====== Records for the task

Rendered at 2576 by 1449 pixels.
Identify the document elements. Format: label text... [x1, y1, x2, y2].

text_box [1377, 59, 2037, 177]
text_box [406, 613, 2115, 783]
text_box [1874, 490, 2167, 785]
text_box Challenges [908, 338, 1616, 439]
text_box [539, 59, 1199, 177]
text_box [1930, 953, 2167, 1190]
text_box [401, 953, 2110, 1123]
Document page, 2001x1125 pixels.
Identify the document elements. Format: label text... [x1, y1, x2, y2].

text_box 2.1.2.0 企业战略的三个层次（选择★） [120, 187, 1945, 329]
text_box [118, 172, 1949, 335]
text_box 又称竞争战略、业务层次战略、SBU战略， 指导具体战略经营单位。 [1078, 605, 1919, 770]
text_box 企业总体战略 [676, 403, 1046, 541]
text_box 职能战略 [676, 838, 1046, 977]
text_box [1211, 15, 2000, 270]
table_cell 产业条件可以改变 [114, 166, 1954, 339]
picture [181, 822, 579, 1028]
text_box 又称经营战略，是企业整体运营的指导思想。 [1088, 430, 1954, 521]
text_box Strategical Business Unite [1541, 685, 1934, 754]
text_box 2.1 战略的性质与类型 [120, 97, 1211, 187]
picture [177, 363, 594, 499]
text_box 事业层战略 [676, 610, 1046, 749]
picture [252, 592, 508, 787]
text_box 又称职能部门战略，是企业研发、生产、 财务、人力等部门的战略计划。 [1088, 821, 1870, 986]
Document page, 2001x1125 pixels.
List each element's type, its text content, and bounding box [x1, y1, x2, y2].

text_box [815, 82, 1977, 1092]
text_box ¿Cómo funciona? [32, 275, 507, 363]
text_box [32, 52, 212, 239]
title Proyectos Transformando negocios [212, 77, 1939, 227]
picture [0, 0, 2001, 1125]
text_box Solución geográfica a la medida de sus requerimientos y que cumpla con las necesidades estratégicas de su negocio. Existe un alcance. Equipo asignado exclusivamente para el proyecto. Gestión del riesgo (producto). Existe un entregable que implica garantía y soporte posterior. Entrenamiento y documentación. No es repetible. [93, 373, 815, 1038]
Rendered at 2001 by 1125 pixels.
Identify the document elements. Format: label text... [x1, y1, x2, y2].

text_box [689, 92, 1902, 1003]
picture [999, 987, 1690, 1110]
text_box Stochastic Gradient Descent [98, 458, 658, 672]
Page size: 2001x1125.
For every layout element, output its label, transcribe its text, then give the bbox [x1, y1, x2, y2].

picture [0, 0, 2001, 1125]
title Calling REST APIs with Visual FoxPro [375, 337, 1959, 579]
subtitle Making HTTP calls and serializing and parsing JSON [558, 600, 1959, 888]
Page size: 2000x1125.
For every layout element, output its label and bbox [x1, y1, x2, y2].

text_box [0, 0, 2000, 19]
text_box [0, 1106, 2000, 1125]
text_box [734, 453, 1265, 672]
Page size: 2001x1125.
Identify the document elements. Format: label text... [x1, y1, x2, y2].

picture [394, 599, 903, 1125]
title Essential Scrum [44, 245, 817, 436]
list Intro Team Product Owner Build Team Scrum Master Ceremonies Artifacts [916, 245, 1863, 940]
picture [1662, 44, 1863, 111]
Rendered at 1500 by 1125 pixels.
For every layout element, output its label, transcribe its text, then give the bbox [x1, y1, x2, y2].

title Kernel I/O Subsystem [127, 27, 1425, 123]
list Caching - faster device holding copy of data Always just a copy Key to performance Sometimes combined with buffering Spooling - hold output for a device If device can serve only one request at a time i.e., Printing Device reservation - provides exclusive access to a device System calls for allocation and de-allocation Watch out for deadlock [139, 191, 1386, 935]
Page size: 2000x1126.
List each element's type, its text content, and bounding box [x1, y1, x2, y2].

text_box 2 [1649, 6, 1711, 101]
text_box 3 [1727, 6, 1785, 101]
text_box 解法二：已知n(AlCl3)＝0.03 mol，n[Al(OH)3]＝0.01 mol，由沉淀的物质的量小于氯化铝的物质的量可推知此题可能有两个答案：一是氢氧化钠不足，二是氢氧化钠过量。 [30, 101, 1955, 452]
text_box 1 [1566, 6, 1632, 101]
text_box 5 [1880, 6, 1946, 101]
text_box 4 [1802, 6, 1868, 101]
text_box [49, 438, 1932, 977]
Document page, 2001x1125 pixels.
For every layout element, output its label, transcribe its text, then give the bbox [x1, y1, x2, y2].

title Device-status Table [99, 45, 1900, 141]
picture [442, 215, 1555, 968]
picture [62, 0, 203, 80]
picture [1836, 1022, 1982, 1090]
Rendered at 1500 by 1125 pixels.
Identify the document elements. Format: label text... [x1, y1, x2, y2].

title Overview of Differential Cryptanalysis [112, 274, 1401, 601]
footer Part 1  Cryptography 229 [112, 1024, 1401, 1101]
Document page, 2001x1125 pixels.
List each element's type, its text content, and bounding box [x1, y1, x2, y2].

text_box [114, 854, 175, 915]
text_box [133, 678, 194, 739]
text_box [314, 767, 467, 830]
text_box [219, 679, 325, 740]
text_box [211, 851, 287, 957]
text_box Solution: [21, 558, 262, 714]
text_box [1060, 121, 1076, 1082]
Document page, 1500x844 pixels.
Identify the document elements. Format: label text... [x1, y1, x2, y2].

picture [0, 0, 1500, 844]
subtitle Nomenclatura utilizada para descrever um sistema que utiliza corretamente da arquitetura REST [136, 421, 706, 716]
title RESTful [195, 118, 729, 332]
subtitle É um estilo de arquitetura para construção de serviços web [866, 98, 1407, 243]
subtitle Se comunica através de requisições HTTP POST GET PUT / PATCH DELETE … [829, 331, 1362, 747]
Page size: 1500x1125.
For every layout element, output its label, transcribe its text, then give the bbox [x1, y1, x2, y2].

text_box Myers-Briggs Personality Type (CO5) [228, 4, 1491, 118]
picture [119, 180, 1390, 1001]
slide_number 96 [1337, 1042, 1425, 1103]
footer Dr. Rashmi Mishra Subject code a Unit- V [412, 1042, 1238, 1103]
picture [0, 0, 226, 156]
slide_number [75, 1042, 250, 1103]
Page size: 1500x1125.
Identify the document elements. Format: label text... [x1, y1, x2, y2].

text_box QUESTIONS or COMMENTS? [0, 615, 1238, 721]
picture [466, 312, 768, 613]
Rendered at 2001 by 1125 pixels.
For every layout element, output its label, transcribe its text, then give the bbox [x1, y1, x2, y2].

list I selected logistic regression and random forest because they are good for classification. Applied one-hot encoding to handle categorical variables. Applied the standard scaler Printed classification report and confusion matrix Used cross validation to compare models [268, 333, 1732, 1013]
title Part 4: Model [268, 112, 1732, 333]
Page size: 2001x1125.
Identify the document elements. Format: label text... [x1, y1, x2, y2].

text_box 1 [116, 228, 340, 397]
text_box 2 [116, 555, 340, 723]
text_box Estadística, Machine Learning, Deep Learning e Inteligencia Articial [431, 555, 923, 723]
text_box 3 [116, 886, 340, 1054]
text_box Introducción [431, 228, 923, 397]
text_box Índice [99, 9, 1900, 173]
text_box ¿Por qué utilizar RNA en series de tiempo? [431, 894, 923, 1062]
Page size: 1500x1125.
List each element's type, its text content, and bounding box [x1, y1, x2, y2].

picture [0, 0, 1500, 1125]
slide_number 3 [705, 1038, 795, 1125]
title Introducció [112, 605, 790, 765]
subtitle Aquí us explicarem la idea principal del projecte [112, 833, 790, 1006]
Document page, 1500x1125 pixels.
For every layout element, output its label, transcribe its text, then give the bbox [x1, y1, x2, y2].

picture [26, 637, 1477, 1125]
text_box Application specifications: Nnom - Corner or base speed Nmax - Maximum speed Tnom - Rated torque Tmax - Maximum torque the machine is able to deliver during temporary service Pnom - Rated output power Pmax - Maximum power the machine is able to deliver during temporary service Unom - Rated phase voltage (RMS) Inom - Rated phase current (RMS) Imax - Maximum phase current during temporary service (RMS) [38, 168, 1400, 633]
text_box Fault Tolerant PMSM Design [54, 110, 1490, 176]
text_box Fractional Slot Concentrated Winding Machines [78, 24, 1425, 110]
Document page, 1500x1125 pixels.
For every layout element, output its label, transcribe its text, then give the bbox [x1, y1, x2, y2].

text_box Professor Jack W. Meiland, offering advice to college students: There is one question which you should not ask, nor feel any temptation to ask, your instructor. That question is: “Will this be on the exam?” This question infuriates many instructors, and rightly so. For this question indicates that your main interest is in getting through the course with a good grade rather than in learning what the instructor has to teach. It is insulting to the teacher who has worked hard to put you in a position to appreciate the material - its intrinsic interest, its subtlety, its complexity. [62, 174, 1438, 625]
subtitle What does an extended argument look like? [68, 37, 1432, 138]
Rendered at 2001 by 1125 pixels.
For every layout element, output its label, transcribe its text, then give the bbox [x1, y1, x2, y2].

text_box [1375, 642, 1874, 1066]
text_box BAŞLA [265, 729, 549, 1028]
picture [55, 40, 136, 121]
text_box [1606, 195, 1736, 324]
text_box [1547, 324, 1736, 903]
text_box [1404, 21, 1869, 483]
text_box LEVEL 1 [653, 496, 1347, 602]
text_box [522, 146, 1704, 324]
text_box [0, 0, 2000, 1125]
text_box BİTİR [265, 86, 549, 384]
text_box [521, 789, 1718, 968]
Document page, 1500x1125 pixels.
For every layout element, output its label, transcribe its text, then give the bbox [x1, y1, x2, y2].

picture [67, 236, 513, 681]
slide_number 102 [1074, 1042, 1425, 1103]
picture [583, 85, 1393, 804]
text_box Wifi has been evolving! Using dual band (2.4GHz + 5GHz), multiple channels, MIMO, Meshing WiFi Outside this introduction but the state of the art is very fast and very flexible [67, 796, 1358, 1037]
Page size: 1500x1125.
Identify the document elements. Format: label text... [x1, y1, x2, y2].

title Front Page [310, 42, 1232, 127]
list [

============

> _Your instructions_
Quote only the stretch of lines that starts the data above and ends with the line containing "text_box [401, 953, 2110, 1123]", both included.

> _Solution to the exercise_
Rendered at 2576 by 1449 pixels.
Identify the document elements. Format: label text... [x1, y1, x2, y2].

text_box [1377, 59, 2037, 177]
text_box [406, 613, 2115, 783]
text_box [1874, 490, 2167, 785]
text_box Challenges [908, 338, 1616, 439]
text_box [539, 59, 1199, 177]
text_box [1930, 953, 2167, 1190]
text_box [401, 953, 2110, 1123]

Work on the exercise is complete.